*Aim of the exercise*
Restate the whole of the data verbatim, omitting nothing.

*Extracted page text data*
━━━━━━━━━━━━━━━━━━━━━━━━━━━━━━
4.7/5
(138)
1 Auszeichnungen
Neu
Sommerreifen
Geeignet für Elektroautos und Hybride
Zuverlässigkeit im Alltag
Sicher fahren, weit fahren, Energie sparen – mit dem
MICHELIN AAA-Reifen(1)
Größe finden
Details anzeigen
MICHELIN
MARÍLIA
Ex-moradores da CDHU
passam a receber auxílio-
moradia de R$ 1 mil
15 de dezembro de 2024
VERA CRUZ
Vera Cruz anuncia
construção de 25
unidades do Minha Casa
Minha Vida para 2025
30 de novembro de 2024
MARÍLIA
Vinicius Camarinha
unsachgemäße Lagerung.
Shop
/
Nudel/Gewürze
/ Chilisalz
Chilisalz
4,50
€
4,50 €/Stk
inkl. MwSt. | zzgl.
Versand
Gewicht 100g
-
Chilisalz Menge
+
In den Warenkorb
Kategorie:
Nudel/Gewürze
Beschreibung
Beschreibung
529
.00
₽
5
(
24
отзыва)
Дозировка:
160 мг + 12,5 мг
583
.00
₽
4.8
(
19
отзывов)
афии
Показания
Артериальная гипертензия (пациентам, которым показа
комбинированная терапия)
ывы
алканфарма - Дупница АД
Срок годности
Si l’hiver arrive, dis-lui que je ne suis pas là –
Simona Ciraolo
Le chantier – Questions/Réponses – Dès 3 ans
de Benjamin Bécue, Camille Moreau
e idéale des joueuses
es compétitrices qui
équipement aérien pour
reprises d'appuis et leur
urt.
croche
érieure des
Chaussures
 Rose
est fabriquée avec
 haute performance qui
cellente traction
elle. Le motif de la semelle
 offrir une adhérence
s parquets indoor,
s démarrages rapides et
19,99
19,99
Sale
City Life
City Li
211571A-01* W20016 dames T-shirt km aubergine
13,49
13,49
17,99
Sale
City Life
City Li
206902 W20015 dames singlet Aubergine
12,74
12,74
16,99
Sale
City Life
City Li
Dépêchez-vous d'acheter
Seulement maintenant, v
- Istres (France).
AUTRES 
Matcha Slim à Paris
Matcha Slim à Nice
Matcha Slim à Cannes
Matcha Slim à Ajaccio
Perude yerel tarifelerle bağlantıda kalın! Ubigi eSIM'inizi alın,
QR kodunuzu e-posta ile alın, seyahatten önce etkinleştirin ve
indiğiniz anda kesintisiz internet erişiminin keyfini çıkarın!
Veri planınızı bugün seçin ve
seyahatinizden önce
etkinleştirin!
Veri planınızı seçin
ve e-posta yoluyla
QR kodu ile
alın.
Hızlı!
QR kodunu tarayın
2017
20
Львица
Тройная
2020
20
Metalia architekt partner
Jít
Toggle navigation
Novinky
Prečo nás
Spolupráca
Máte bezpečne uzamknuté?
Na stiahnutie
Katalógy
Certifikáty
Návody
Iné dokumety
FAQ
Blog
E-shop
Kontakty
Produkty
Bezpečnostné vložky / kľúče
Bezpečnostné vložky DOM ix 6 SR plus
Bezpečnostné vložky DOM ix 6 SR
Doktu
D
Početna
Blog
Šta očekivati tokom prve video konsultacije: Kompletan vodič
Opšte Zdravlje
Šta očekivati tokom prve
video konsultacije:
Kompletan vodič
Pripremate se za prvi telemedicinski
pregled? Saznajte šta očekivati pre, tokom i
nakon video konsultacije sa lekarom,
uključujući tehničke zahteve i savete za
━━━━━━━━━━━━━━━━━━━━━━━━━━━━━━
*The answer*
4.7/5
(138)
1 Auszeichnungen
Neu
Sommerreifen
Geeignet für Elektroautos und Hybride
Zuverlässigkeit im Alltag
Sicher fahren, weit fahren, Energie sparen – mit dem
MICHELIN AAA-Reifen(1)
Größe finden
Details anzeigen
MICHELIN
MARÍLIA
Ex-moradores da CDHU
passam a receber auxílio-
moradia de R$ 1 mil
15 de dezembro de 2024
VERA CRUZ
Vera Cruz anuncia
construção de 25
unidades do Minha Casa
Minha Vida para 2025
30 de novembro de 2024
MARÍLIA
Vinicius Camarinha
unsachgemäße Lagerung.
Shop
/
Nudel/Gewürze
/ Chilisalz
Chilisalz
4,50
€
4,50 €/Stk
inkl. MwSt. | zzgl.
Versand
Gewicht 100g
-
Chilisalz Menge
+
In den Warenkorb
Kategorie:
Nudel/Gewürze
Beschreibung
Beschreibung
529
.00
₽
5
(
24
отзыва)
Дозировка:
160 мг + 12,5 мг
583
.00
₽
4.8
(
19
отзывов)
афии
Показания
Артериальная гипертензия (пациентам, которым показа
комбинированная терапия)
ывы
алканфарма - Дупница АД
Срок годности
Si l’hiver arrive, dis-lui que je ne suis pas là –
Simona Ciraolo
Le chantier – Questions/Réponses – Dès 3 ans
de Benjamin Bécue, Camille Moreau
e idéale des joueuses
es compétitrices qui
équipement aérien pour
reprises d'appuis et leur
urt.
croche
érieure des
Chaussures
 Rose
est fabriquée avec
 haute performance qui
cellente traction
elle. Le motif de la semelle
 offrir une adhérence
s parquets indoor,
s démarrages rapides et
19,99
19,99
Sale
City Life
City Li
211571A-01* W20016 dames T-shirt km aubergine
13,49
13,49
17,99
Sale
City Life
City Li
206902 W20015 dames singlet Aubergine
12,74
12,74
16,99
Sale
City Life
City Li
Dépêchez-vous d'acheter
Seulement maintenant, v
- Istres (France).
AUTRES 
Matcha Slim à Paris
Matcha Slim à Nice
Matcha Slim à Cannes
Matcha Slim à Ajaccio
Perude yerel tarifelerle bağlantıda kalın! Ubigi eSIM'inizi alın,
QR kodunuzu e-posta ile alın, seyahatten önce etkinleştirin ve
indiğiniz anda kesintisiz internet erişiminin keyfini çıkarın!
Veri planınızı bugün seçin ve
seyahatinizden önce
etkinleştirin!
Veri planınızı seçin
ve e-posta yoluyla
QR kodu ile
alın.
Hızlı!
QR kodunu tarayın
2017
20
Львица
Тройная
2020
20
Metalia architekt partner
Jít
Toggle navigation
Novinky
Prečo nás
Spolupráca
Máte bezpečne uzamknuté?
Na stiahnutie
Katalógy
Certifikáty
Návody
Iné dokumety
FAQ
Blog
E-shop
Kontakty
Produkty
Bezpečnostné vložky / kľúče
Bezpečnostné vložky DOM ix 6 SR plus
Bezpečnostné vložky DOM ix 6 SR
Doktu
D
Početna
Blog
Šta očekivati tokom prve video konsultacije: Kompletan vodič
Opšte Zdravlje
Šta očekivati tokom prve
video konsultacije:
Kompletan vodič
Pripremate se za prvi telemedicinski
pregled? Saznajte šta očekivati pre, tokom i
nakon video konsultacije sa lekarom,
uključujući tehničke zahteve i savete za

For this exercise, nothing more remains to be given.